И в том и в другом мнении есть доля правды. Но они относятся к различным типам европейца. Нельзя сомневаться, что и сейчас есть в Европе люди, вполне отдающие себе отчет в силе Пушкинского гения. Мериме понял его еще много лет назад. Иногда, говоря с умным французом, чувствуешь, как нетрудно было бы его убедить, что Достоевский, надрывы, восторги, поклоны всему человеческому страданию, беседы Шатова и Кириллова — все это только эпизод, только одна из
Лев Толстой рассказал где-то о сумасшедшем мещанине, пришедшем к нему из Самары или Саратова. Это было в год пушкинских торжеств. Пушкину был сооружен в Саратове памятник, и на открытие его съехались из соседних городов губернаторы, архиереи, генералы, профессора — вся местная знать. Произносились речи, проходили церемониальным маршем войска. Мещанин знал, что весь этот шум поднят в честь писателя Пушкина, и решил, что писатель этот написал, должно быть, много нужных и полезных людям книг. Купив же его сочинения, он нашел в них одни пустяки, стишки да романы, и на этом и помешался, не в силах понять противоречия.
Это удивительный рассказ, от которого нельзя «отмахнуться». Толстой рассказал его со страстью и злобой, вскрывая фальшь традиционного культа Пушкина и его национального прославления. О, как он прав! Если и можно называть Пушкина национальным поэтом, то только лишив это слово его демократического привкуса.
Года четыре тому назад мне пришлось провести две зимы в уездном городке, в Псковской глуши. Вместе с несколькими петербургскими друзьями я занимался там просвещением, и мы нередко читали Пушкина то в деревнях, то горожанам — служащим, мелким торговцам, рабочим. Нет дела более удручающего, нет задачи бесплоднее. Темные слушатели молчаливо скучали, более развитые принимались роптать и заводили старый и пустой спор о вреде «искусства для искусства». Пушкин был всем понятен, но он не трогал и не волновал. И дело совсем не в том, что наши слушатели были не подготовлены: между ними и Пушкиным была целая пропасть, которую не заполнить ни популярными курсами для самообразования, ни даже университетскими дипломами.
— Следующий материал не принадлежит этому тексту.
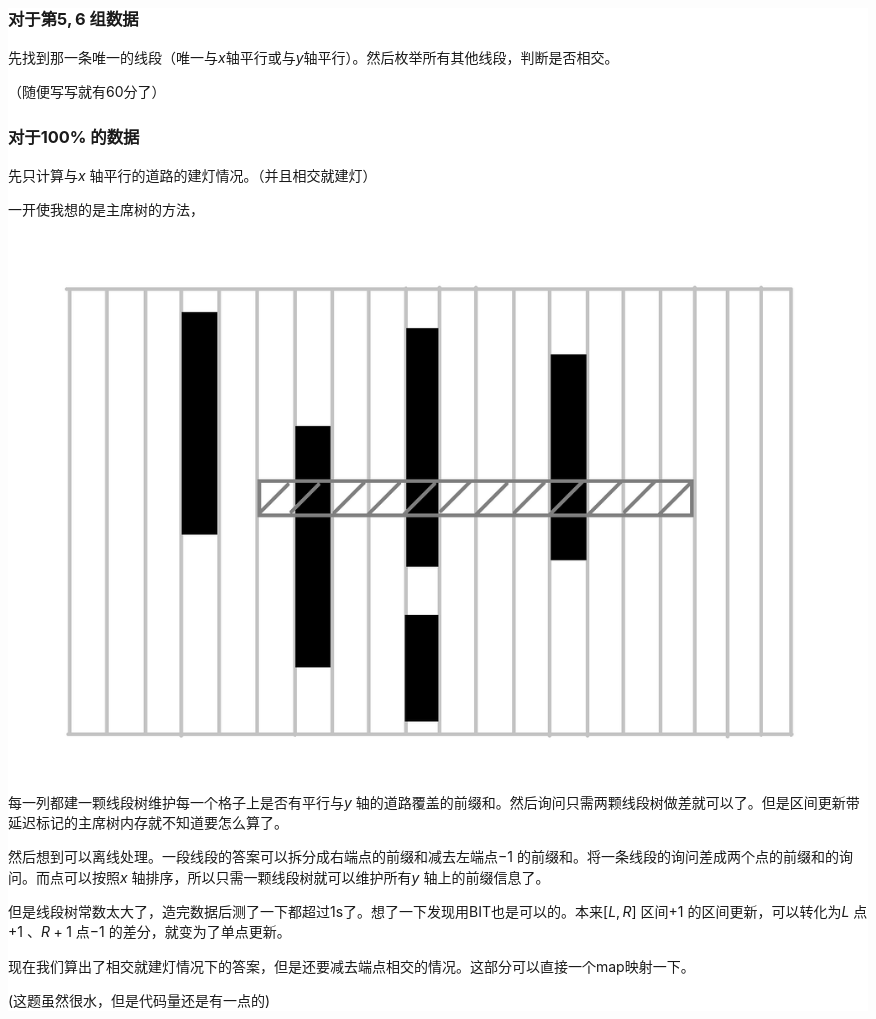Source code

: ### 对于第$5,6$ 组数据

先找到那一条唯一的线段（唯一与$x$轴平行或与$y$轴平行）。然后枚举所有其他线段，判断是否相交。

（随便写写就有60分了）

### 对于$100\%$ 的数据

先只计算与$x$ 轴平行的道路的建灯情况。（并且相交就建灯）

一开使我想的是主席树的方法，

![](/images/20170726contestpic1.png)

每一列都建一颗线段树维护每一个格子上是否有平行与$y$ 轴的道路覆盖的前缀和。然后询问只需两颗线段树做差就可以了。但是区间更新带延迟标记的主席树内存就不知道要怎么算了。



然后想到可以离线处理。一段线段的答案可以拆分成右端点的前缀和减去左端点$-1$ 的前缀和。将一条线段的询问差成两个点的前缀和的询问。而点可以按照$x$ 轴排序，所以只需一颗线段树就可以维护所有$y$ 轴上的前缀信息了。



但是线段树常数太大了，造完数据后测了一下都超过1s了。想了一下发现用BIT也是可以的。本来$[L,R]$ 区间$+1$ 的区间更新，可以转化为$L$ 点$+1$ 、$R+1$ 点$-1$ 的差分，就变为了单点更新。

现在我们算出了相交就建灯情况下的答案，但是还要减去端点相交的情况。这部分可以直接一个map映射一下。

(这题虽然很水，但是代码量还是有一点的)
И пропасть эта, чем более в нее вглядываешься, тем больше расширяется. Не равнодушно ли к Пушкину и русское общество, вся масса русских читателей? Знает ли она его?
При всем уважении к этому имени, при всей славе его, никем уже больше не оспариваемой, — вокруг него только тесное, узкое кольцо поклонников. Одни из них спорят о каждой запятой в его рукописях, о часах, когда он обедал или ложился спать, — и никак не могут сговориться. Другие любят Пушкина свободнее и проще. А за этим тесным и не очень многочисленным кругом идет бессчетная толпа «средних читателей», учивших Пушкина в школе, видевших «Онегина» в опере и никогда более не раскрывших его книг, не помнящих подряд даже трех его строчек.
Не будем судить о значении художника на основании количества его почитателей и учеников. Признаем мерилом этого долговечность и силу внушенной им к себе любви. Так, с такой страстью и исключительностью, как Пушкина, не любят из русских писателей больше никого. Большей любви никто и не достоин.
Иногда, читая Пушкина, думаешь, что это лучшее из всего, что было написано людьми. И не так ли это на самом деле? Я вспоминаю появление Татьяны, в конце романа, на петербургском балу, рядом
С блестящей Ниной Воронскою,Сей Клеопатрою Невы…Какое величье! Какая простота и какая грусть! И какая скромность средств, естественная, не почерпнутая!
Но нет искусства более чистого, чем пушкинское, и поэтому менее доступного для «непосвященного народа». Что же в нем популяризировать? В этом искусстве все неразложимо, все необъяснимо. Оно не задевает морали, не взывает к состраданию, не возбуждает жалости. Оно обречено казаться холодным людям, ищущим легких волнений, легких слез или смеха. Но те, кто поняли его, знают, что оно «слаще всех жар сердца утолит».